I attached four graphs to this ticket:
-
dir-bytes-perc-2010-08-31.png shows the percentage of relays reporting directory bytes. This percentage crossed the 10 % line on August 25, which is why the subsequent graphs start on this date.
-
dir-bytes-total-2010-08-31.png shows the summed up {read,write}-history lines of all extra-info descriptors as solid lines and the summed up and normalized dirreq-{read,write}-history lines as dashed lines. It's obvious that a directory mirror is writing more dir bytes than it's reading, because it receives short http-like requests and replies with the much larger directory objects. What wasn't obvious to me before is that relays write more bytes in total than they read. This difference could be roughly the same as the difference between written and read directory bytes.
-
dir-bytes-diff-2010-08-31.png again shows written and read directory bytes, plus the difference between written and read dir bytes (dashed blue line) and the difference between total written and total read bytes (solid purple line). If the theory was correct that the difference between total written and total read bytes can be explained from answering directory requests, the blue and the purple line would overlap. It could be that we need more than 20 % of all relays to report directory bytes.
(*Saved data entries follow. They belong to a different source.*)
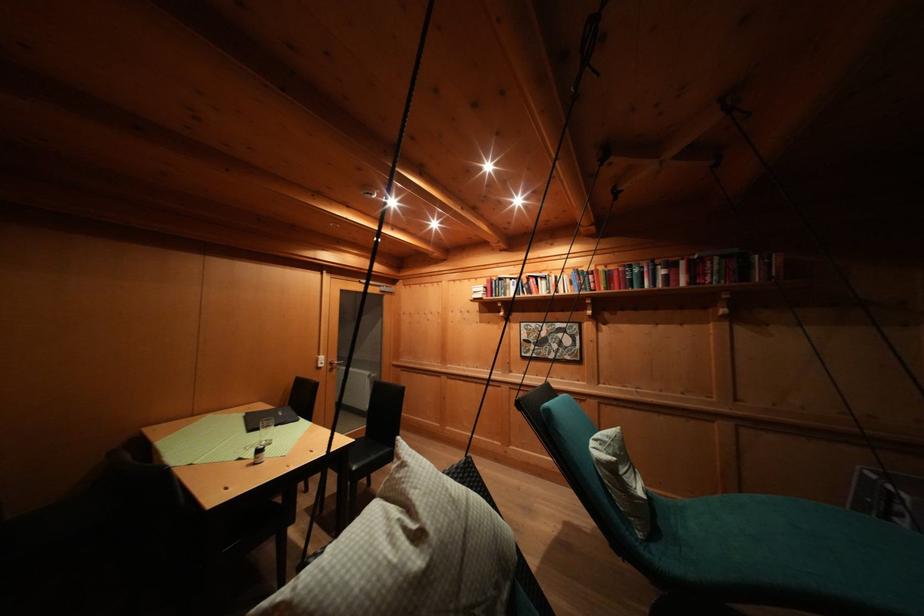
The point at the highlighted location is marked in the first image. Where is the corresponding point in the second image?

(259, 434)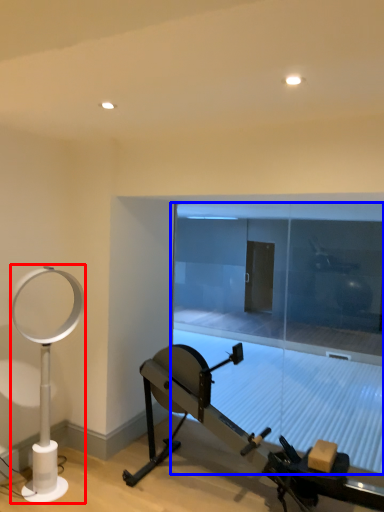
Question: Which object appears farthest to the camera in this image, table lamp (highlighted by a red box) or glass door (highlighted by a blue box)?

Choices:
 (A) table lamp
 (B) glass door

Answer: (B)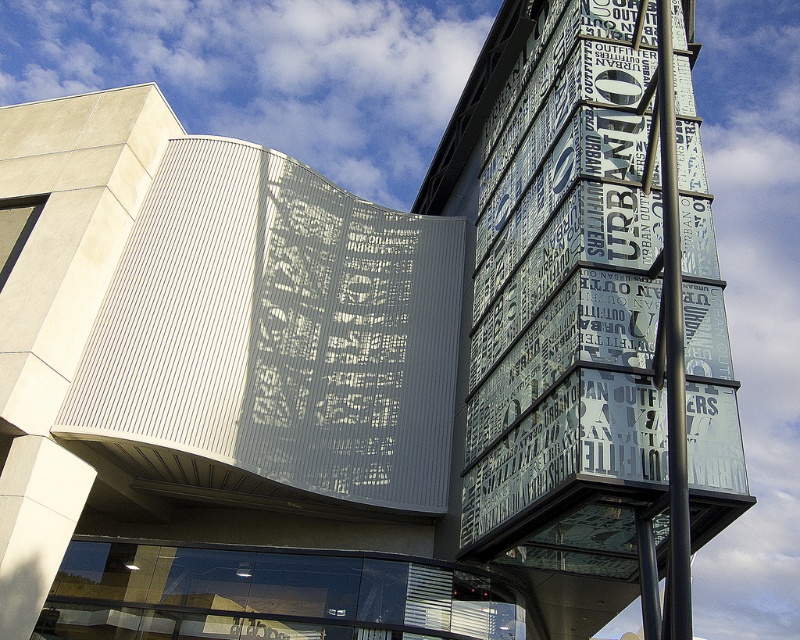
You are a delivery person trying to locate the entrance to the building. You see the transparent glass sign at upper right and the metallic pole at center. Which object is bigger and can help you find the entrance more easily?

The transparent glass sign at upper right is larger than the metallic pole at center, so it can help you find the entrance more easily.

What are the coordinates of the transparent glass sign at upper right?

The transparent glass sign at upper right is located at coordinates point (566, 304).

You are standing in front of the building and want to take a photo of both the transparent glass sign at upper right and the metallic pole at center. Which object should you frame first in your camera to ensure both are in the shot?

The transparent glass sign at upper right might be wider than metallic pole at center, so you should frame the transparent glass sign at upper right first to ensure both are in the shot.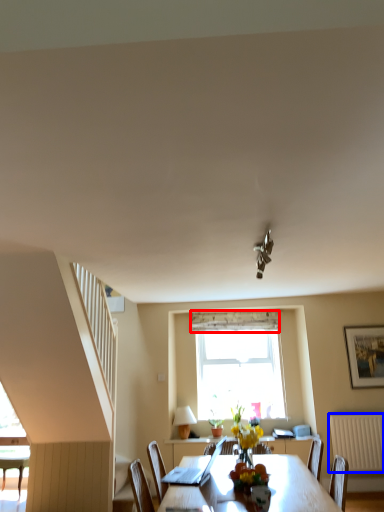
Question: Which object appears closest to the camera in this image, curtain (highlighted by a red box) or radiator (highlighted by a blue box)?

Choices:
 (A) curtain
 (B) radiator

Answer: (B)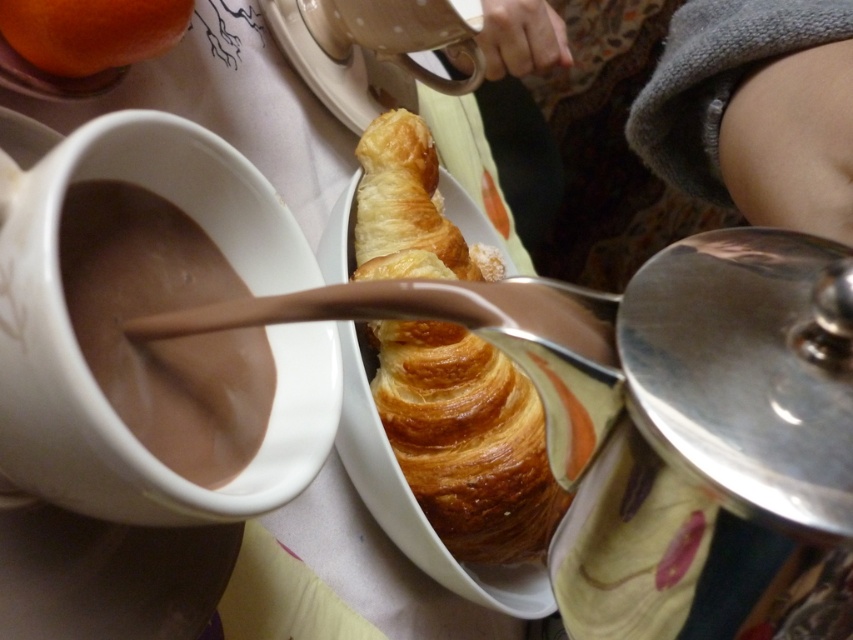
Question: Among these objects, which one is nearest to the camera?

Choices:
 (A) golden brown flaky croissant at center
 (B) orange matte at upper left

Answer: (A)

Question: Is golden brown flaky croissant at center to the left of smooth chocolate at left from the viewer's perspective?

Choices:
 (A) yes
 (B) no

Answer: (B)

Question: Among these points, which one is nearest to the camera?

Choices:
 (A) (107, 35)
 (B) (82, 332)

Answer: (B)

Question: Among these points, which one is nearest to the camera?

Choices:
 (A) (155, 384)
 (B) (93, 17)
 (C) (456, 404)

Answer: (A)

Question: Does smooth chocolate at left lie in front of orange matte at upper left?

Choices:
 (A) no
 (B) yes

Answer: (B)

Question: Is smooth chocolate at left below orange matte at upper left?

Choices:
 (A) yes
 (B) no

Answer: (A)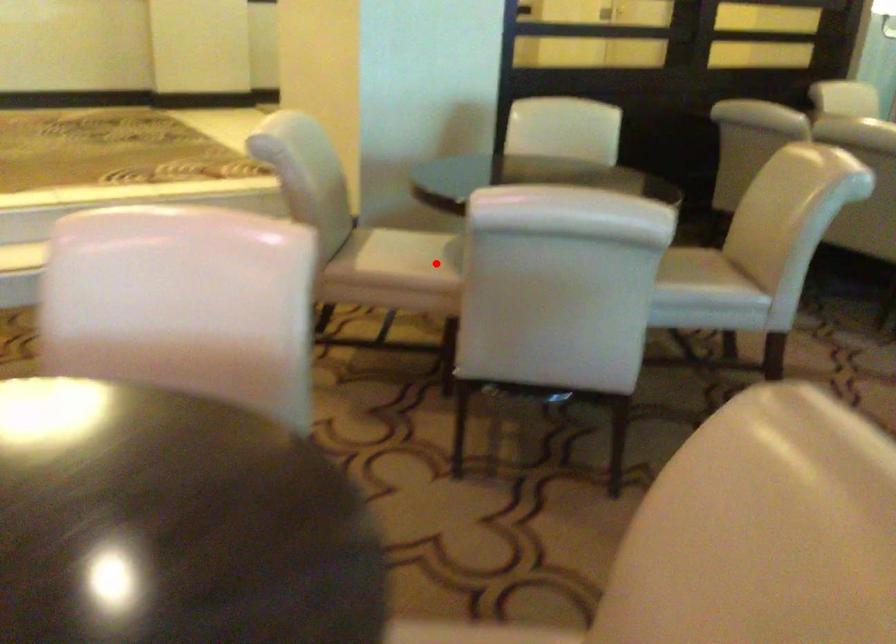
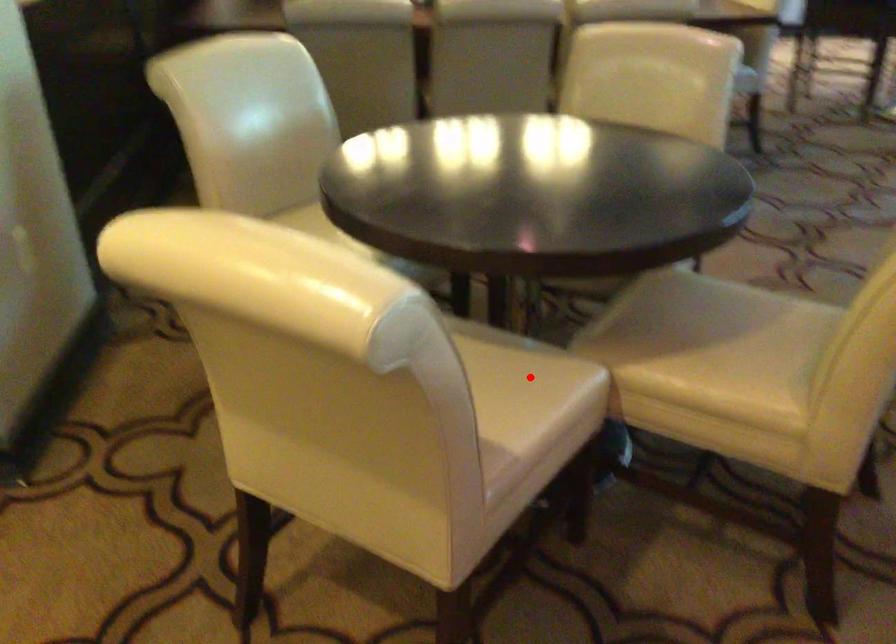
I am providing you with two images of the same scene from different viewpoints. A red point is marked on the first image and another point is marked on the second image. Is the marked point in image1 the same physical position as the marked point in image2?

Yes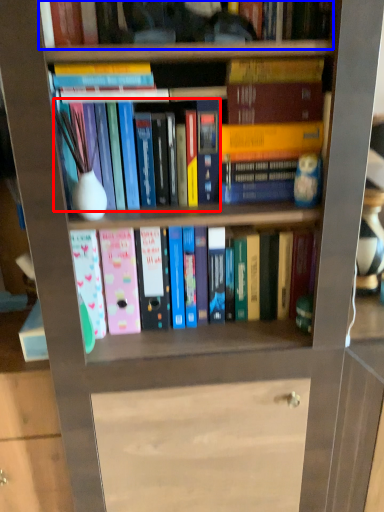
Question: Among these objects, which one is nearest to the camera, book (highlighted by a red box) or book (highlighted by a blue box)?

Choices:
 (A) book
 (B) book

Answer: (B)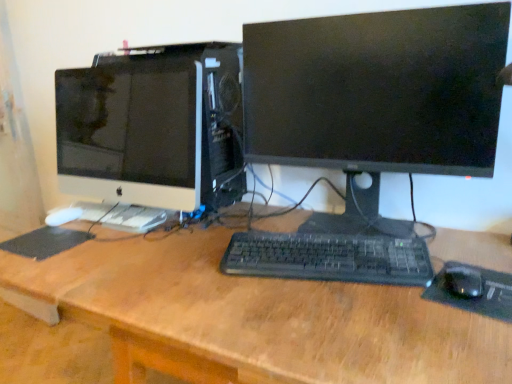
Question: Considering their positions, is wooden desk at center located in front of or behind black plastic keyboard at center?

Choices:
 (A) front
 (B) behind

Answer: (A)

Question: Do you think wooden desk at center is within black plastic keyboard at center, or outside of it?

Choices:
 (A) outside
 (B) inside

Answer: (A)

Question: Which of these objects is positioned farthest from the black rubber mousepad at lower right, which ranks as the 2th mousepad in back-to-front order?

Choices:
 (A) black plastic keyboard at center
 (B) white glossy computer monitor at left, the 2th computer monitor positioned from the right
 (C) white matte keyboard at left
 (D) wooden desk at center
 (E) black matte monitor at center, the second computer monitor from the left

Answer: (B)

Question: Which of these objects is positioned closest to the black matte monitor at center, which is counted as the first computer monitor, starting from the right?

Choices:
 (A) black rubber mousepad at lower right, which is the first mousepad from right to left
 (B) white matte keyboard at left
 (C) black plastic keyboard at center
 (D) white glossy computer monitor at left, positioned as the 1th computer monitor in left-to-right order
 (E) wooden desk at center

Answer: (C)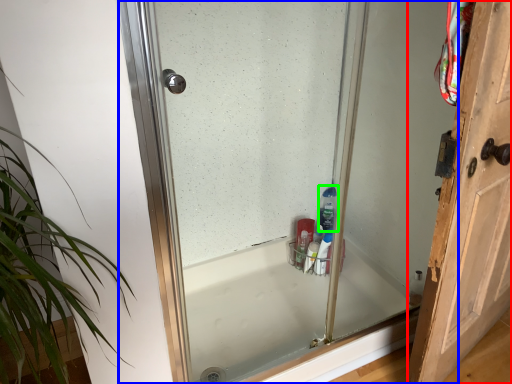
Question: Which is farther away from door (highlighted by a red box)? glass door (highlighted by a blue box) or cleaning product (highlighted by a green box)?

Choices:
 (A) glass door
 (B) cleaning product

Answer: (A)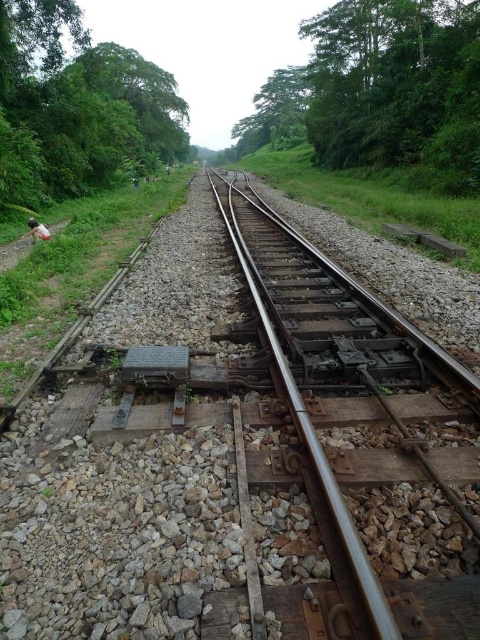
Question: Is rusty metal train track at center wider than white fabric person at left?

Choices:
 (A) no
 (B) yes

Answer: (B)

Question: Does rusty metal train track at center appear under white fabric person at left?

Choices:
 (A) yes
 (B) no

Answer: (A)

Question: Which of the following is the farthest from the observer?

Choices:
 (A) (252, 384)
 (B) (34, 228)

Answer: (B)

Question: Is rusty metal train track at center to the right of white fabric person at left from the viewer's perspective?

Choices:
 (A) yes
 (B) no

Answer: (A)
Or it could be there's another explanation for the remaining difference.
-
dir-bytes-frac-2010-08-31.png finally gives an early answer to the original question: Relays spend roughly 0.2 % of read bytes and 3.5 % of written bytes on answering directory requests.
Mike, is this the kind of answer you expected? What else should we analyze from the given data?
I'm going to re-run this analysis in two to four weeks from now when more relays have upgraded to have more solid results.